(Record set Opens)

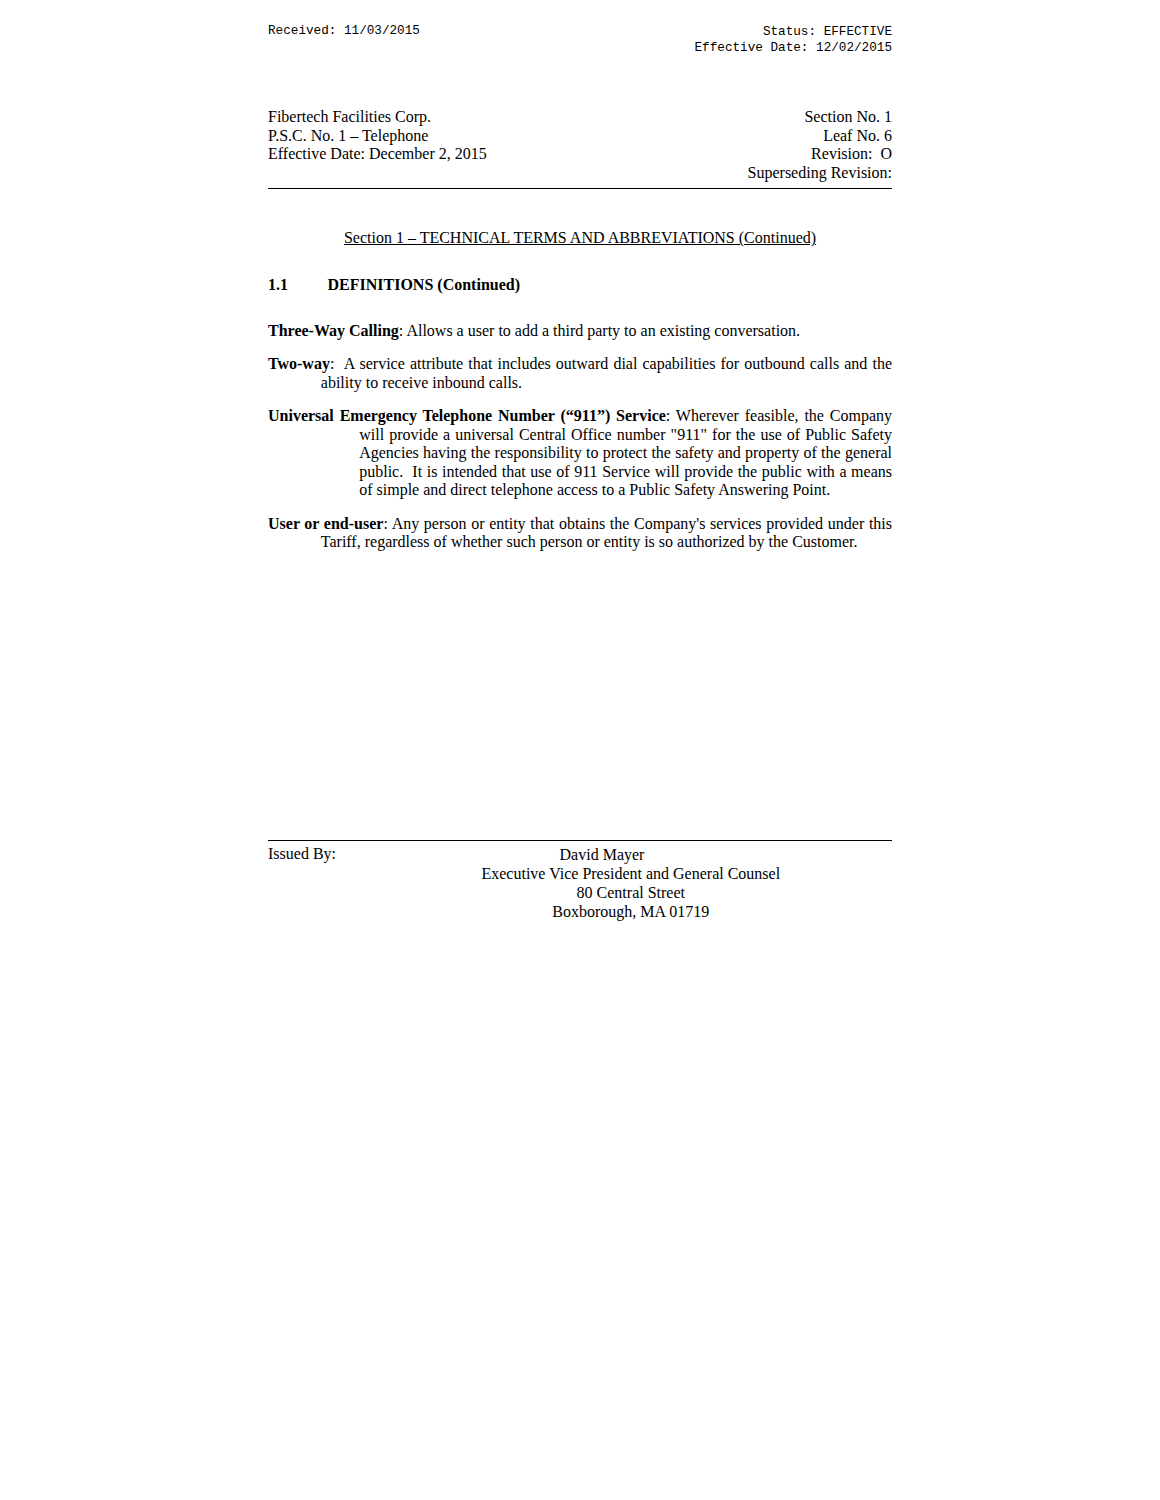Received: 11/03/2015
Status: EFFECTIVE Effective Date: 12/02/2015
Fibertech Facilities Corp.
P.S.C. No. 1 – Telephone
Effective Date: December 2, 2015
Section No. 1
Leaf No. 6
Revision: O
Superseding Revision:
Section 1 – TECHNICAL TERMS AND ABBREVIATIONS (Continued)
1.1 DEFINITIONS (Continued)
Three-Way Calling: Allows a user to add a third party to an existing conversation.
Two-way: A service attribute that includes outward dial capabilities for outbound calls and the ability to receive inbound calls.
Universal Emergency Telephone Number (“911”) Service: Wherever feasible, the Company will provide a universal Central Office number "911" for the use of Public Safety Agencies having the responsibility to protect the safety and property of the general public. It is intended that use of 911 Service will provide the public with a means of simple and direct telephone access to a Public Safety Answering Point.
User or end-user: Any person or entity that obtains the Company's services provided under this Tariff, regardless of whether such person or entity is so authorized by the Customer.
Issued By:
David Mayer
Executive Vice President and General Counsel
80 Central Street
Boxborough, MA 01719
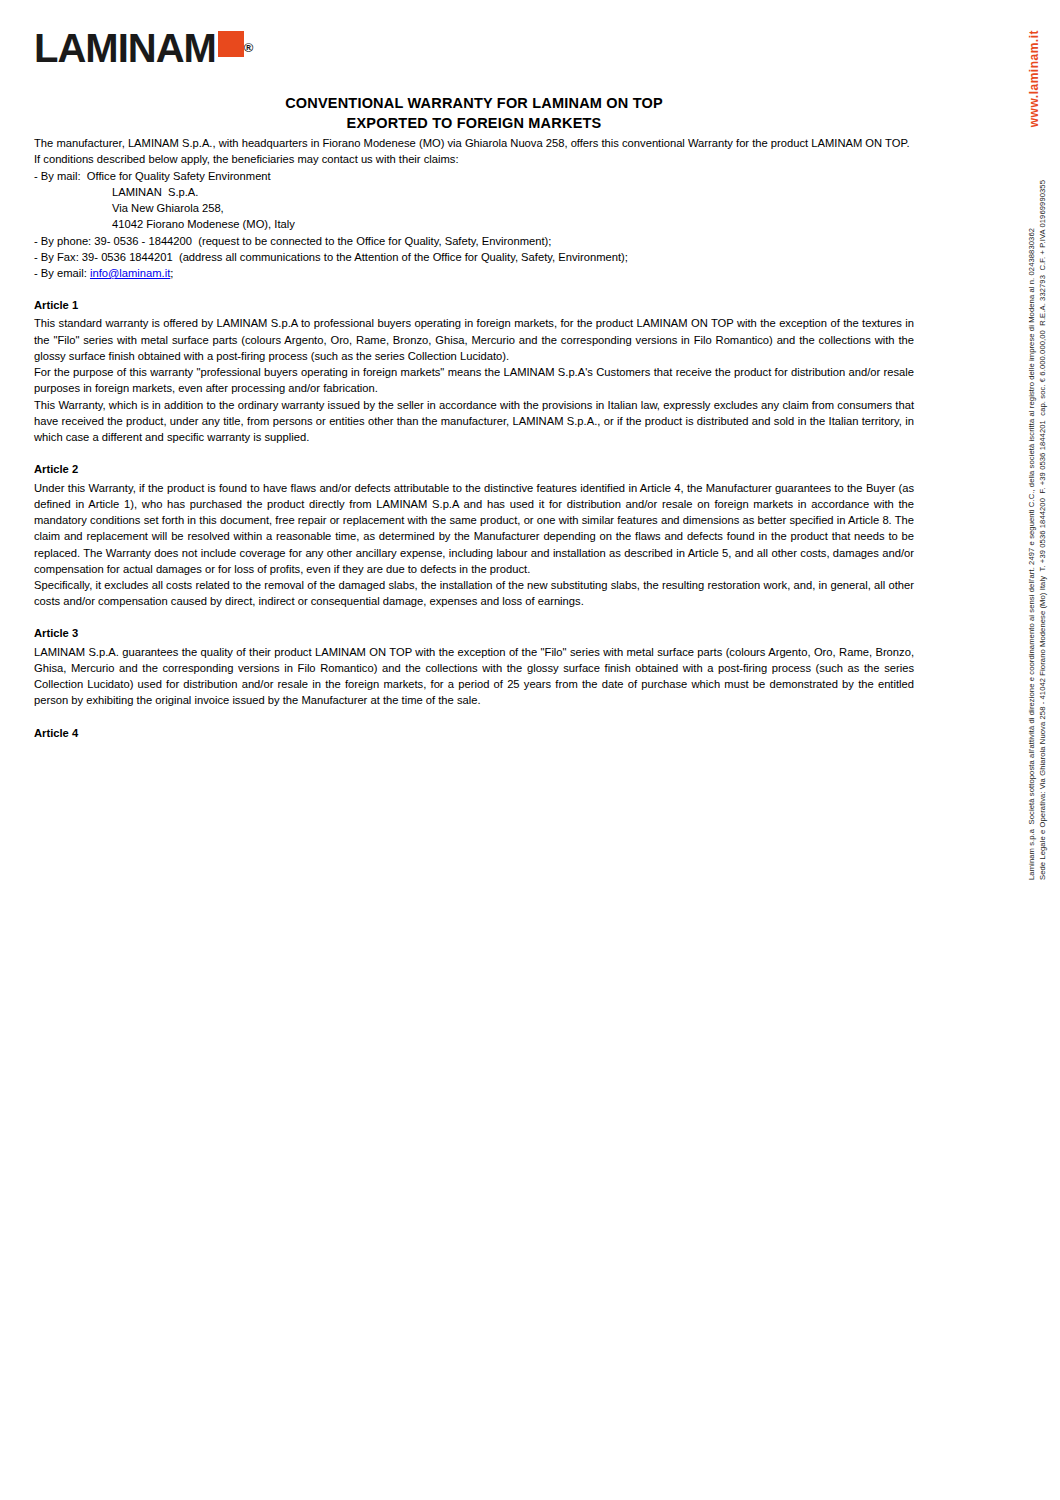LAMINAM ®
CONVENTIONAL WARRANTY FOR LAMINAM ON TOP EXPORTED TO FOREIGN MARKETS
The manufacturer, LAMINAM S.p.A., with headquarters in Fiorano Modenese (MO) via Ghiarola Nuova 258, offers this conventional Warranty for the product LAMINAM ON TOP.
If conditions described below apply, the beneficiaries may contact us with their claims:
- By mail: Office for Quality Safety Environment
LAMINAN S.p.A.
Via New Ghiarola 258,
41042 Fiorano Modenese (MO), Italy
- By phone: 39- 0536 - 1844200 (request to be connected to the Office for Quality, Safety, Environment);
- By Fax: 39- 0536 1844201 (address all communications to the Attention of the Office for Quality, Safety, Environment);
- By email: info@laminam.it;
Article 1
This standard warranty is offered by LAMINAM S.p.A to professional buyers operating in foreign markets, for the product LAMINAM ON TOP with the exception of the textures in the "Filo" series with metal surface parts (colours Argento, Oro, Rame, Bronzo, Ghisa, Mercurio and the corresponding versions in Filo Romantico) and the collections with the glossy surface finish obtained with a post-firing process (such as the series Collection Lucidato).
For the purpose of this warranty "professional buyers operating in foreign markets" means the LAMINAM S.p.A's Customers that receive the product for distribution and/or resale purposes in foreign markets, even after processing and/or fabrication.
This Warranty, which is in addition to the ordinary warranty issued by the seller in accordance with the provisions in Italian law, expressly excludes any claim from consumers that have received the product, under any title, from persons or entities other than the manufacturer, LAMINAM S.p.A., or if the product is distributed and sold in the Italian territory, in which case a different and specific warranty is supplied.
Article 2
Under this Warranty, if the product is found to have flaws and/or defects attributable to the distinctive features identified in Article 4, the Manufacturer guarantees to the Buyer (as defined in Article 1), who has purchased the product directly from LAMINAM S.p.A and has used it for distribution and/or resale on foreign markets in accordance with the mandatory conditions set forth in this document, free repair or replacement with the same product, or one with similar features and dimensions as better specified in Article 8. The claim and replacement will be resolved within a reasonable time, as determined by the Manufacturer depending on the flaws and defects found in the product that needs to be replaced. The Warranty does not include coverage for any other ancillary expense, including labour and installation as described in Article 5, and all other costs, damages and/or compensation for actual damages or for loss of profits, even if they are due to defects in the product.
Specifically, it excludes all costs related to the removal of the damaged slabs, the installation of the new substituting slabs, the resulting restoration work, and, in general, all other costs and/or compensation caused by direct, indirect or consequential damage, expenses and loss of earnings.
Article 3
LAMINAM S.p.A. guarantees the quality of their product LAMINAM ON TOP with the exception of the "Filo" series with metal surface parts (colours Argento, Oro, Rame, Bronzo, Ghisa, Mercurio and the corresponding versions in Filo Romantico) and the collections with the glossy surface finish obtained with a post-firing process (such as the series Collection Lucidato) used for distribution and/or resale in the foreign markets, for a period of 25 years from the date of purchase which must be demonstrated by the entitled person by exhibiting the original invoice issued by the Manufacturer at the time of the sale.
Article 4
www.laminam.it
Laminam s.p.a Società sottoposta all'attività di direzione e coordinamento ai sensi dell'art. 2497 e seguenti C.C., della società iscritta al registro delle imprese di Modena al n. 02438830362 Sede Legale e Operativa: Via Ghiarola Nuova 258 - 41042 Fiorano Modenese (Mo) Italy T. +39 0536 1844200 F. +39 0536 1844201 cap. soc. € 6.000.000,00 R.E.A. 332793 C.F. + P.IVA 01969990355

(Record set Closes)

Requirement: Leave the pictures out. Otherwise, output the listing above exactly.

Response to this task:
Received: 11/03/2015
Status: EFFECTIVE Effective Date: 12/02/2015
Fibertech Facilities Corp.
P.S.C. No. 1 – Telephone
Effective Date: December 2, 2015
Section No. 1
Leaf No. 6
Revision: O
Superseding Revision:
Section 1 – TECHNICAL TERMS AND ABBREVIATIONS (Continued)
1.1 DEFINITIONS (Continued)
Three-Way Calling: Allows a user to add a third party to an existing conversation.
Two-way: A service attribute that includes outward dial capabilities for outbound calls and the ability to receive inbound calls.
Universal Emergency Telephone Number (“911”) Service: Wherever feasible, the Company will provide a universal Central Office number "911" for the use of Public Safety Agencies having the responsibility to protect the safety and property of the general public. It is intended that use of 911 Service will provide the public with a means of simple and direct telephone access to a Public Safety Answering Point.
User or end-user: Any person or entity that obtains the Company's services provided under this Tariff, regardless of whether such person or entity is so authorized by the Customer.
Issued By:
David Mayer
Executive Vice President and General Counsel
80 Central Street
Boxborough, MA 01719
LAMINAM ®
CONVENTIONAL WARRANTY FOR LAMINAM ON TOP EXPORTED TO FOREIGN MARKETS
The manufacturer, LAMINAM S.p.A., with headquarters in Fiorano Modenese (MO) via Ghiarola Nuova 258, offers this conventional Warranty for the product LAMINAM ON TOP.
If conditions described below apply, the beneficiaries may contact us with their claims:
- By mail: Office for Quality Safety Environment
LAMINAN S.p.A.
Via New Ghiarola 258,
41042 Fiorano Modenese (MO), Italy
- By phone: 39- 0536 - 1844200 (request to be connected to the Office for Quality, Safety, Environment);
- By Fax: 39- 0536 1844201 (address all communications to the Attention of the Office for Quality, Safety, Environment);
- By email: info@laminam.it;
Article 1
This standard warranty is offered by LAMINAM S.p.A to professional buyers operating in foreign markets, for the product LAMINAM ON TOP with the exception of the textures in the "Filo" series with metal surface parts (colours Argento, Oro, Rame, Bronzo, Ghisa, Mercurio and the corresponding versions in Filo Romantico) and the collections with the glossy surface finish obtained with a post-firing process (such as the series Collection Lucidato).
For the purpose of this warranty "professional buyers operating in foreign markets" means the LAMINAM S.p.A's Customers that receive the product for distribution and/or resale purposes in foreign markets, even after processing and/or fabrication.
This Warranty, which is in addition to the ordinary warranty issued by the seller in accordance with the provisions in Italian law, expressly excludes any claim from consumers that have received the product, under any title, from persons or entities other than the manufacturer, LAMINAM S.p.A., or if the product is distributed and sold in the Italian territory, in which case a different and specific warranty is supplied.
Article 2
Under this Warranty, if the product is found to have flaws and/or defects attributable to the distinctive features identified in Article 4, the Manufacturer guarantees to the Buyer (as defined in Article 1), who has purchased the product directly from LAMINAM S.p.A and has used it for distribution and/or resale on foreign markets in accordance with the mandatory conditions set forth in this document, free repair or replacement with the same product, or one with similar features and dimensions as better specified in Article 8. The claim and replacement will be resolved within a reasonable time, as determined by the Manufacturer depending on the flaws and defects found in the product that needs to be replaced. The Warranty does not include coverage for any other ancillary expense, including labour and installation as described in Article 5, and all other costs, damages and/or compensation for actual damages or for loss of profits, even if they are due to defects in the product.
Specifically, it excludes all costs related to the removal of the damaged slabs, the installation of the new substituting slabs, the resulting restoration work, and, in general, all other costs and/or compensation caused by direct, indirect or consequential damage, expenses and loss of earnings.
Article 3
LAMINAM S.p.A. guarantees the quality of their product LAMINAM ON TOP with the exception of the "Filo" series with metal surface parts (colours Argento, Oro, Rame, Bronzo, Ghisa, Mercurio and the corresponding versions in Filo Romantico) and the collections with the glossy surface finish obtained with a post-firing process (such as the series Collection Lucidato) used for distribution and/or resale in the foreign markets, for a period of 25 years from the date of purchase which must be demonstrated by the entitled person by exhibiting the original invoice issued by the Manufacturer at the time of the sale.
Article 4
www.laminam.it
Laminam s.p.a Società sottoposta all'attività di direzione e coordinamento ai sensi dell'art. 2497 e seguenti C.C., della società iscritta al registro delle imprese di Modena al n. 02438830362 Sede Legale e Operativa: Via Ghiarola Nuova 258 - 41042 Fiorano Modenese (Mo) Italy T. +39 0536 1844200 F. +39 0536 1844201 cap. soc. € 6.000.000,00 R.E.A. 332793 C.F. + P.IVA 01969990355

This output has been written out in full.